Activity:
Copy out each line of the records below that contains the string "data".

Information:
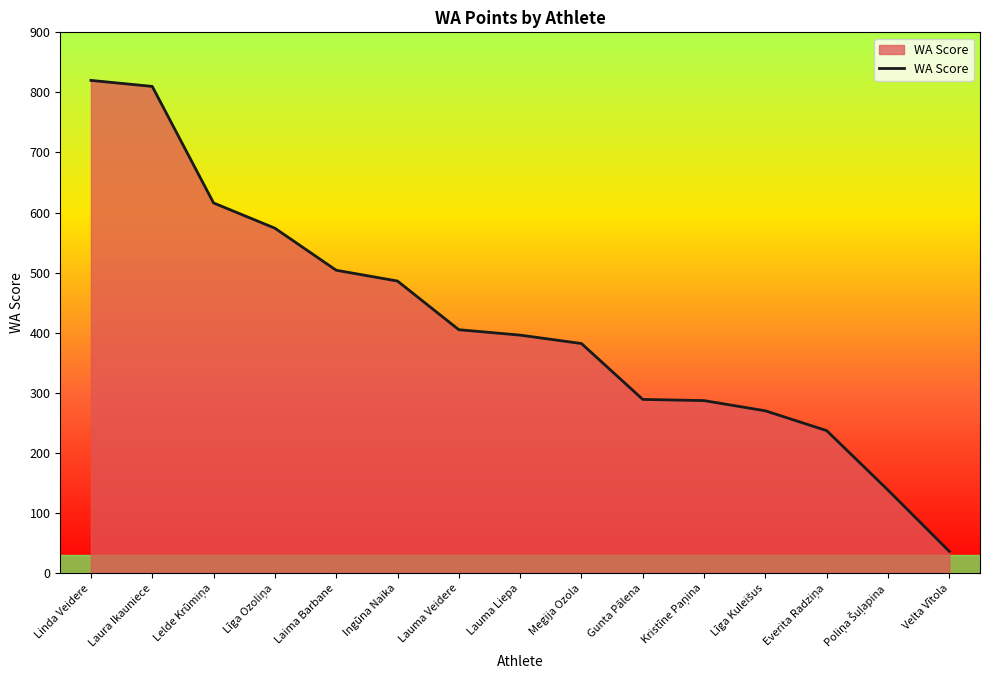

At which label does the data first exceed 396?

Linda Veidere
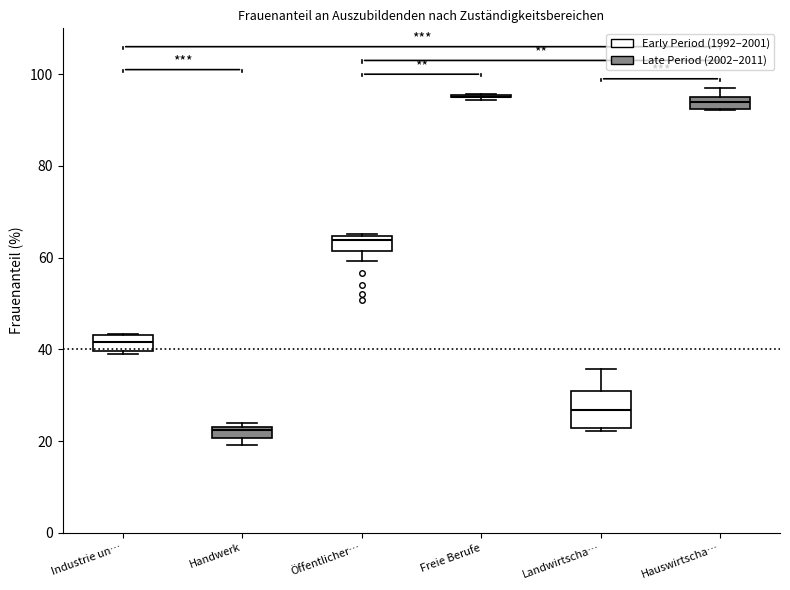

Comparing the boxes themselves (not the whiskers), which one is the tallest?

Landwirtscha…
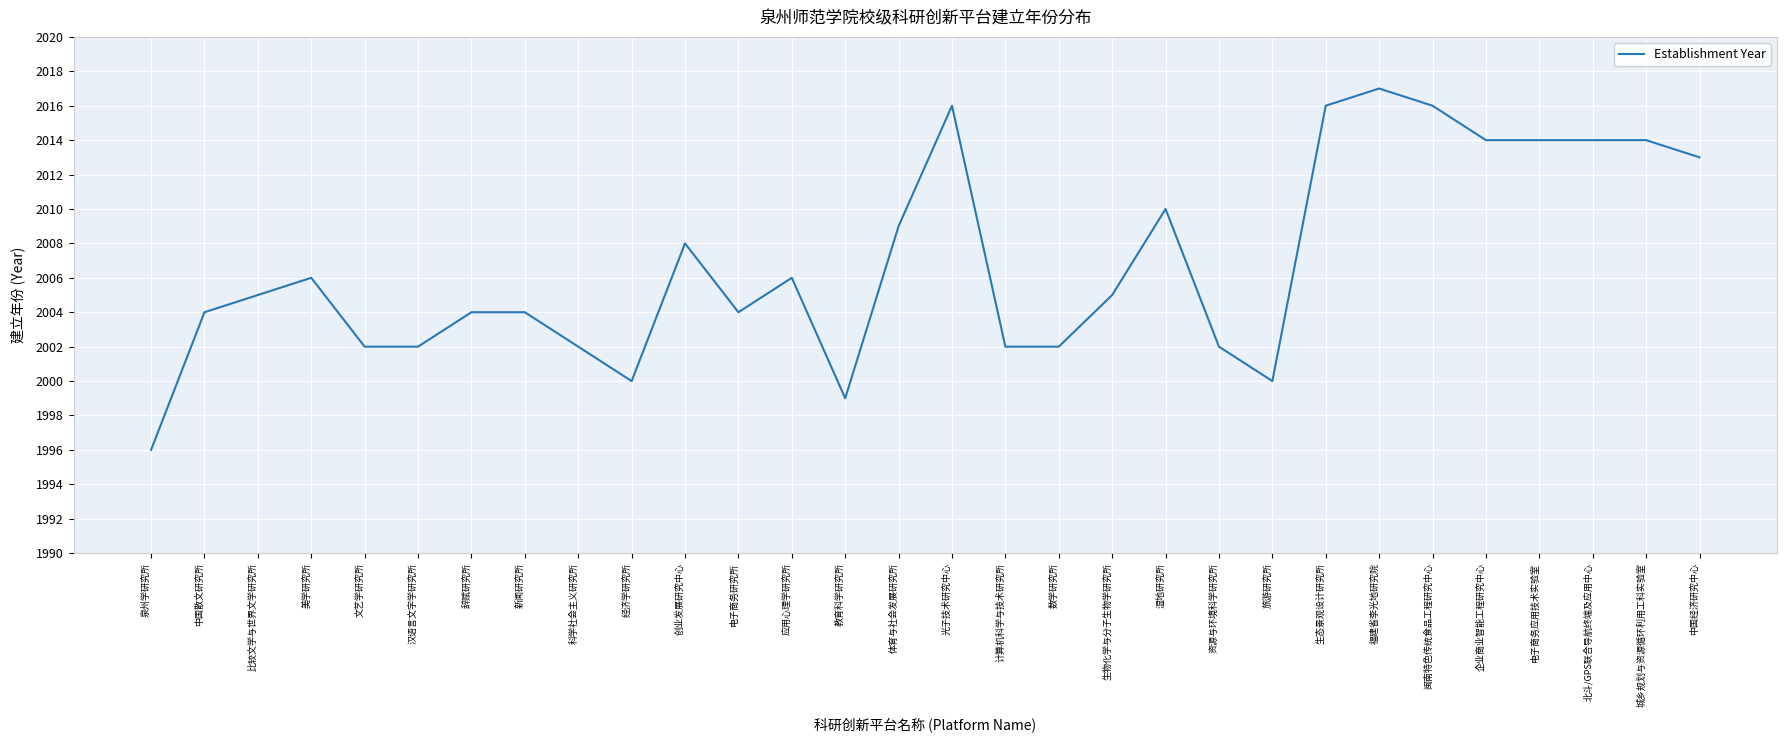

What position from the left is 泉州学研究所?

1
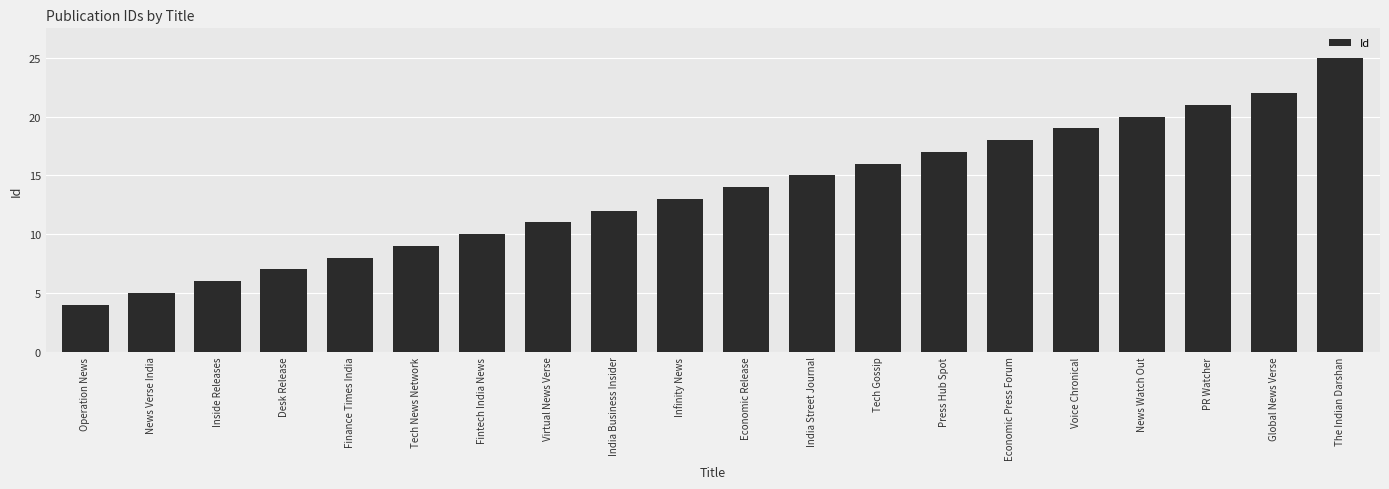

How many data points does each series have?

20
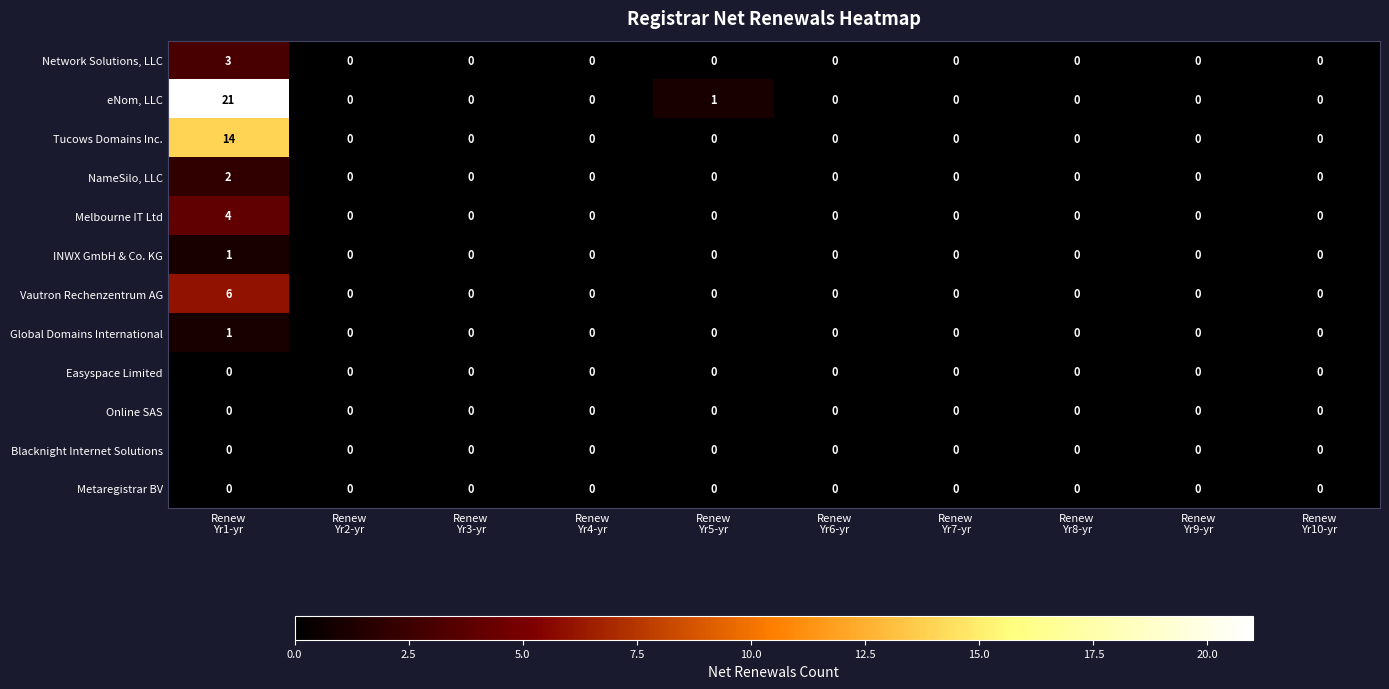

Between Renew
Yr1-yr and Renew
Yr7-yr, which series saw the biggest shift?

eNom, LLC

Output below:
At which label does the data first exceed 396?
How many data points does each series have?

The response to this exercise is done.